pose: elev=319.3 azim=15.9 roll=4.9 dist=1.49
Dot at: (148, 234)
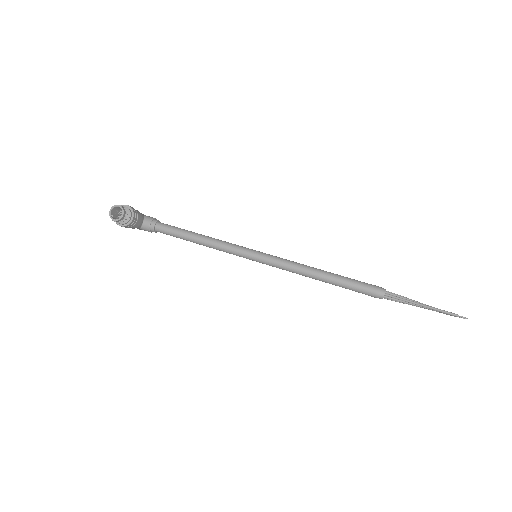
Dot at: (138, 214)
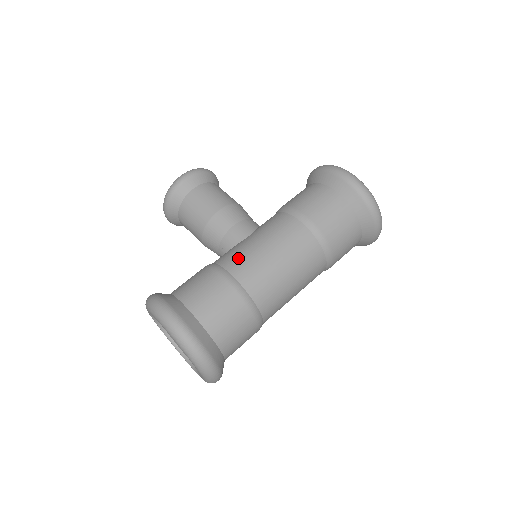
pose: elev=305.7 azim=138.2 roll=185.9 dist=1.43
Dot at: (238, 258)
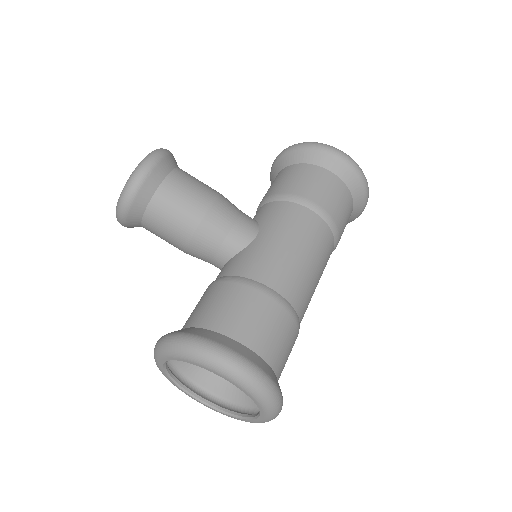
Dot at: (268, 266)
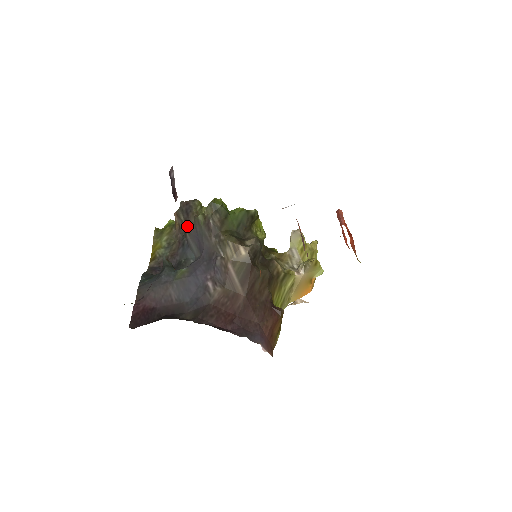
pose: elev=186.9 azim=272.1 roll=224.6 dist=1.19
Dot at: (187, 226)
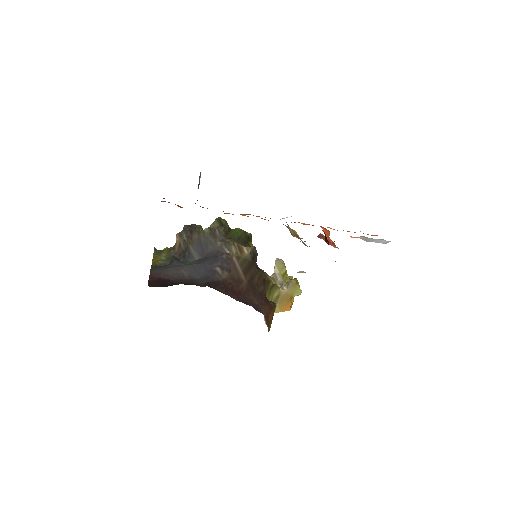
Dot at: (190, 241)
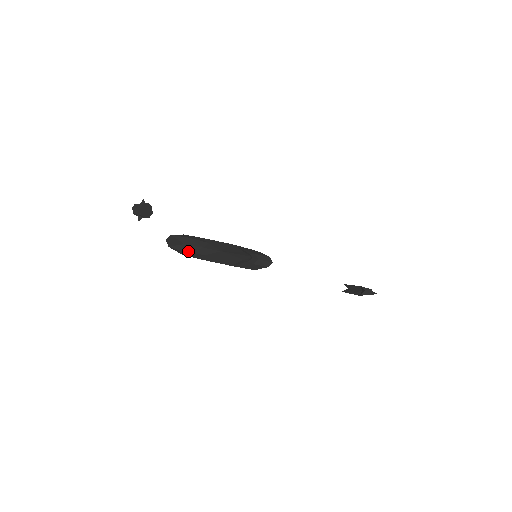
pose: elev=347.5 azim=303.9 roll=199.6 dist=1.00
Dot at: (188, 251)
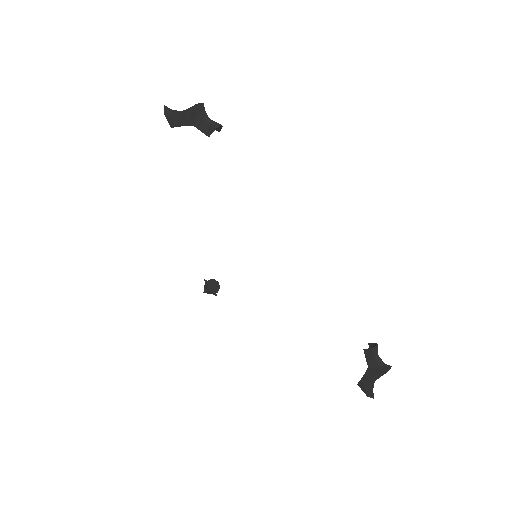
Dot at: (173, 116)
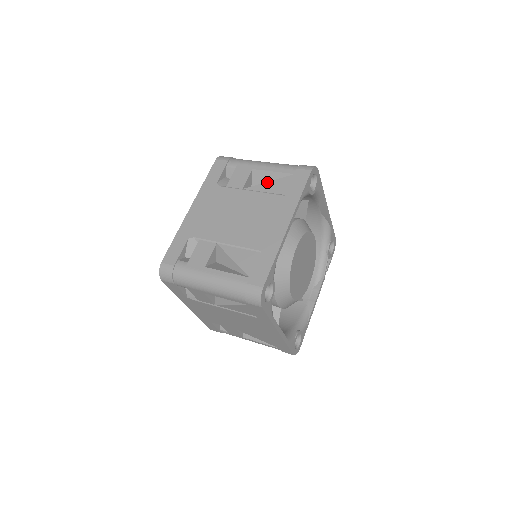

-----

**TASK TO COMPLETE:**
Reproduce all of the data above with every occurrence of "pose" changed to "camera" and everything else left as it is. Omit the pictures from your answer.

**TASK SOLUTION:**
camera: elev=319.3 azim=15.9 roll=4.9 dist=1.49
Dot at: (148, 234)
Dot at: (138, 214)
camera: elev=305.7 azim=138.2 roll=185.9 dist=1.43
Dot at: (238, 258)
Dot at: (268, 266)
camera: elev=186.9 azim=272.1 roll=224.6 dist=1.19
Dot at: (187, 226)
Dot at: (190, 241)
camera: elev=347.5 azim=303.9 roll=199.6 dist=1.00
Dot at: (188, 251)
Dot at: (173, 116)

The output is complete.